#### [Exercise tasks]
a – From the MonetDB tutorial, list every statement that begins with SELECT.
b – Using the MonetDB tutorial, answer these questions:
(i) What does MonetDB say must be provided to delete an overloaded function?
(ii) What ID does the function "funcNeverEnd" have?
(iii) During what period do table variables exist?
c – Extend the MonetDB tutorial by writing what comes next after its last sentence.

#### [Document excerpt]
* * * * * * *

CREATE FUNCTION funcOverload()
RETURNS INTEGER BEGIN
    RETURN 1;
END;
CREATE FUNCTION funcOverload(A INT)
RETURNS INTEGER
BEGIN
    RETURN A;
END;
CREATE FUNCTION funcOverload(A INT, B INT) RETURNS INTEGER
BEGIN
    RETURN A + B;
END;

Creation was successful so we can now test our functions:

SELECT funcOverload();
SELECT funcOverload(5);

SELECT funcOverload(20,5);

Deleting of Overloaded Functions

When we try to delete overloaded function, MonetDB will complain that we have to provide the full signature of a function.
DROP FUNCTION funcOverload;

I will delete the version of the function, with one argument, by using full singature.

DROP FUNCTION funcOverload(INT);
Now this version doesn't work.
Other functions still work.

System Tables

System table sys.functions contains all of our functions.  

SELECT * FROM sys.functions WHERE name = 'funcneverend';

If we want to list all of the functions that are created by us, we have to filter out system functions.

SELECT * FROM sys.functions WHERE system = false;
Function "funcNeverEnd" has ID 14331. We can use that fact to read about its arguments.
SELECT * FROM sys.args WHERE func_id = 14331;

There will always be one argument named "result". This is the argument that represents the value that the function will return.

0410 Custom Functions in MonetDB part 2

Table Variables

Table variables are temporary in-memory structures. They exist only during the execution of a function. They are mostly used to build up a result set that will be returned from the function. They can be also used as intermediate result storage for procedural logic.

* * * * * * *

#### [Recorded data]
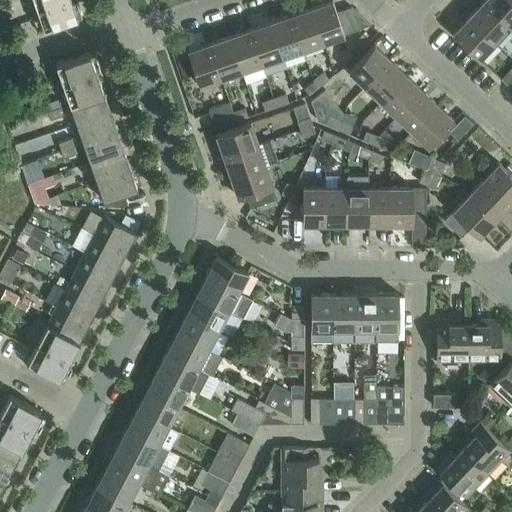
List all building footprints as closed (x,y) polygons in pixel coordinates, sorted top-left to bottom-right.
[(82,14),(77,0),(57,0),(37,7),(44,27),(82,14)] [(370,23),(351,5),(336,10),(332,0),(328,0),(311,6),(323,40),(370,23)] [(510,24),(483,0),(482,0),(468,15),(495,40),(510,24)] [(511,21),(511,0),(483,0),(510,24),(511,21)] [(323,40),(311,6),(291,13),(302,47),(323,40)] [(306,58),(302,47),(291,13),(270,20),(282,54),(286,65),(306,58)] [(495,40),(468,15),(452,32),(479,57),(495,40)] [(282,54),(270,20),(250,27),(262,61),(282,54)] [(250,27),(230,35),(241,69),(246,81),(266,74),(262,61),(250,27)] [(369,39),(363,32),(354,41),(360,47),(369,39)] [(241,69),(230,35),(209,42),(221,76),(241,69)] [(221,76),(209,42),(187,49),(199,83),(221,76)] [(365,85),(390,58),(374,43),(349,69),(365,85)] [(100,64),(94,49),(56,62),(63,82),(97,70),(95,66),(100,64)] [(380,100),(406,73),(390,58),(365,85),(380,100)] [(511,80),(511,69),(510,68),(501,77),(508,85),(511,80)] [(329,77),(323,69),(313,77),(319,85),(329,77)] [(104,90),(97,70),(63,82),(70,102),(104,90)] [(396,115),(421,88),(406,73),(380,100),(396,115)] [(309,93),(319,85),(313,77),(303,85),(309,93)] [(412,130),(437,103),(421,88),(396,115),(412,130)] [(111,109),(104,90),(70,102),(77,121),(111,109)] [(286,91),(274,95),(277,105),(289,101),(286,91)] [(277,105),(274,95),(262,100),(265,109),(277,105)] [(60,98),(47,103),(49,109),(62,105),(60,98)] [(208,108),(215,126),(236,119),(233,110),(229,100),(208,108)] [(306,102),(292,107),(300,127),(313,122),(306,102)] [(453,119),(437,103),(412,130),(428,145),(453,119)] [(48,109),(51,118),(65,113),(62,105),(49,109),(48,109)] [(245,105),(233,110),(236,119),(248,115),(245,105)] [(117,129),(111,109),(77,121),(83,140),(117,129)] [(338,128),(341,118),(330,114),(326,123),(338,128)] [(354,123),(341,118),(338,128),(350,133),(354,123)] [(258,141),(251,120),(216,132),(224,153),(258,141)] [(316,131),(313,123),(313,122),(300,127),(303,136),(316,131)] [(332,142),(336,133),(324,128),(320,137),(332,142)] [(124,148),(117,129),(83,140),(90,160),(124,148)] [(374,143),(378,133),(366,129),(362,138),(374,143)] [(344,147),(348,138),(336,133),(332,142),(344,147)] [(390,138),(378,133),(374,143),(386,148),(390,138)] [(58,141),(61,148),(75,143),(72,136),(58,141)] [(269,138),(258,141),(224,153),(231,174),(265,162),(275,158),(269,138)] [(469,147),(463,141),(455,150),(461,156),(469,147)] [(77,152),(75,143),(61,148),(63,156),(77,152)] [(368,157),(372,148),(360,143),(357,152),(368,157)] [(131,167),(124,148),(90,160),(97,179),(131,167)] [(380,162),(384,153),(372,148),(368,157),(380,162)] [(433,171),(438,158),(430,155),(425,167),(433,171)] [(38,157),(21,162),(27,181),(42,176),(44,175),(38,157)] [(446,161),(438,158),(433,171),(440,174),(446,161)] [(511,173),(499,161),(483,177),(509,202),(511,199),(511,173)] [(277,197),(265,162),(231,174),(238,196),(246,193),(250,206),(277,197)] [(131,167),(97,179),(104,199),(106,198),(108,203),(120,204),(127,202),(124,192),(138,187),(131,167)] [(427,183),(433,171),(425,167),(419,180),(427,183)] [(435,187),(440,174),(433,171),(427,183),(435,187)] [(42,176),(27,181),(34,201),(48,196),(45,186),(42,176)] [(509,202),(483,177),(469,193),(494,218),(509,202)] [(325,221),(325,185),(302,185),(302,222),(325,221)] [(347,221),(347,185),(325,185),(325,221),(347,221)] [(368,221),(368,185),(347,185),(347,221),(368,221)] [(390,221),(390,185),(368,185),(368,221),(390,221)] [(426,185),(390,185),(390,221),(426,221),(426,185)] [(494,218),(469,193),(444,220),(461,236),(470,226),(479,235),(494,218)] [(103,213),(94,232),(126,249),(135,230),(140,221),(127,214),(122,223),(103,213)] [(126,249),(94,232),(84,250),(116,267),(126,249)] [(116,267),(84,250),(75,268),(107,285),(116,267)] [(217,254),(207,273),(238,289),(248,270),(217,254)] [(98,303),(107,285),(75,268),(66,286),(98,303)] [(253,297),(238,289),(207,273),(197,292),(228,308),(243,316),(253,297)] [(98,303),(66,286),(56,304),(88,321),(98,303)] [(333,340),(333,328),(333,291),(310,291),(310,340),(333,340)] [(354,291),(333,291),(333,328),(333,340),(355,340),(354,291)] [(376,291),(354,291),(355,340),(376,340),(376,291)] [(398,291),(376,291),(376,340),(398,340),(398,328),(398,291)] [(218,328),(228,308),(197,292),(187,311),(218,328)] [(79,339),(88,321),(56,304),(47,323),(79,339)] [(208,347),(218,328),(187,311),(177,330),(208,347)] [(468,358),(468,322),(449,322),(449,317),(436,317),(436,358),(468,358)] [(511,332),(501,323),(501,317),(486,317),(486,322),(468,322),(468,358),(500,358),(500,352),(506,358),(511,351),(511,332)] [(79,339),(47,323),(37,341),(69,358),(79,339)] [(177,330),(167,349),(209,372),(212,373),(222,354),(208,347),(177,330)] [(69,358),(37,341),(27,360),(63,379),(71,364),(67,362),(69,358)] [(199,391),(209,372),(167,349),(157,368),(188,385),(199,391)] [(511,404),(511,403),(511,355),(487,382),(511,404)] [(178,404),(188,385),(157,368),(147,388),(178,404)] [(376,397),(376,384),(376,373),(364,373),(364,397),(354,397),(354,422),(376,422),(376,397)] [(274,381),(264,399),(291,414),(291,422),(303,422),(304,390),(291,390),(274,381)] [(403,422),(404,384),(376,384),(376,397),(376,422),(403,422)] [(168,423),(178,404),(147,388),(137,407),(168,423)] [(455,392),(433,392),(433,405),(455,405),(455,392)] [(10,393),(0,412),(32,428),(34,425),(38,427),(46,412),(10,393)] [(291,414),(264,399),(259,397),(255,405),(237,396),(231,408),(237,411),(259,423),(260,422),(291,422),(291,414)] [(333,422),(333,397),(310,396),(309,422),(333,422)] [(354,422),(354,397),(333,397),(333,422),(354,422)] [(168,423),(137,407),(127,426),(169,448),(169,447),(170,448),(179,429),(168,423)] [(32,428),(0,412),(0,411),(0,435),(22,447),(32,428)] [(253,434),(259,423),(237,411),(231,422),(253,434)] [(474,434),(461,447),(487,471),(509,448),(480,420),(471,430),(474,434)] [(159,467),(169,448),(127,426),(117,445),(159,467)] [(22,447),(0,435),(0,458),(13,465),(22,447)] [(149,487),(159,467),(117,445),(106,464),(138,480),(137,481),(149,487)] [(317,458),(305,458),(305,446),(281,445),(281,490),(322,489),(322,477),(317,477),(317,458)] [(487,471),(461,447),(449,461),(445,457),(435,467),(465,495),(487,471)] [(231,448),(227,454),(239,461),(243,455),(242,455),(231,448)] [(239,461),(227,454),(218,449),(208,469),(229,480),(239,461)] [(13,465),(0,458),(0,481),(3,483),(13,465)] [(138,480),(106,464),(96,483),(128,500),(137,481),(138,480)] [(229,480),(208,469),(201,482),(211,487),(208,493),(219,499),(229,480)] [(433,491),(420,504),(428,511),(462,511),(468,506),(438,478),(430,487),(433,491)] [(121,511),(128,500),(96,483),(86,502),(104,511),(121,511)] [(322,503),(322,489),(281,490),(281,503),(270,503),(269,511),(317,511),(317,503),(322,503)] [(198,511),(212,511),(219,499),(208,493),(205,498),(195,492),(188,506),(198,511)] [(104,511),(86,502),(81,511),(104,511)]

* * * * * * *

#### [Answers in order]
a –
- SELECT funcOverload();
- SELECT funcOverload(5);
- SELECT funcOverload(20,5);
- SELECT * FROM sys.functions WHERE name = 'funcneverend';
- SELECT * FROM sys.functions WHERE system = false;
- SELECT * FROM sys.args WHERE func_id = 14331;

b –
(i) The full signature of the function.
(ii) 14331.
(iii) Only during the execution of a function.

c –
CREATE FUNCTION funcTableDeclaration()
RETURNS TABLE ( Id INTEGER )
BEGIN
   DECLARE TABLE TableDeclaration ( Id INTEGER );
   INSERT INTO TableDeclaration VALUES ( 1 );        RETURN SELECT * FROM TableDeclaration;
END;
SELECT * FROM funcTableDeclaration();
Tables created with DECLARE TABLE statement are mutable and can be modified by using any of the DML statements like INSERT INTO, UPDATE, DELETE…

It is also possible to create a table variable based on an existing table, but without inheriting the data. I will create a sample table:

CREATE TABLE sys.tabNum ( Number INTEGER );
INSERT INTO tabNum ( Number ) VALUES ( 32 );
SELECT * FROM tabNum;
    
   

CREATE OR REPLACE FUNCTION funcTableDeclaration()
RETURNS TABLE( N INTEGER )
BEGIN
   DECLARE TABLE TableDeclaration AS ( SELECT * FROM tabNum ) WITH DATA;
   RETURN SELECT * FROM TableDeclaration;
END;
We have created table variable based on the sample table.

SELECT * FROM funcTableDeclaration();
No data inherited.

Limitations of the Table Variables

CREATE OR REPLACE FUNCTION funcTableDeclaration()
RETURNS TABLE ( Id INTEGER )
BEGIN
   DECLARE TABLE TableDeclaration ( Id INTEGER PRIMARY KEY );
   INSERT INTO TableDeclaration VALUES ( 1 );
   RETURN SELECT * FROM TableDeclaration;
END;
We can not have constraints on the table variables.  

CREATE OR REPLACE FUNCTION funcTableDeclaration()
RETURNS TABLE( Id INTEGER )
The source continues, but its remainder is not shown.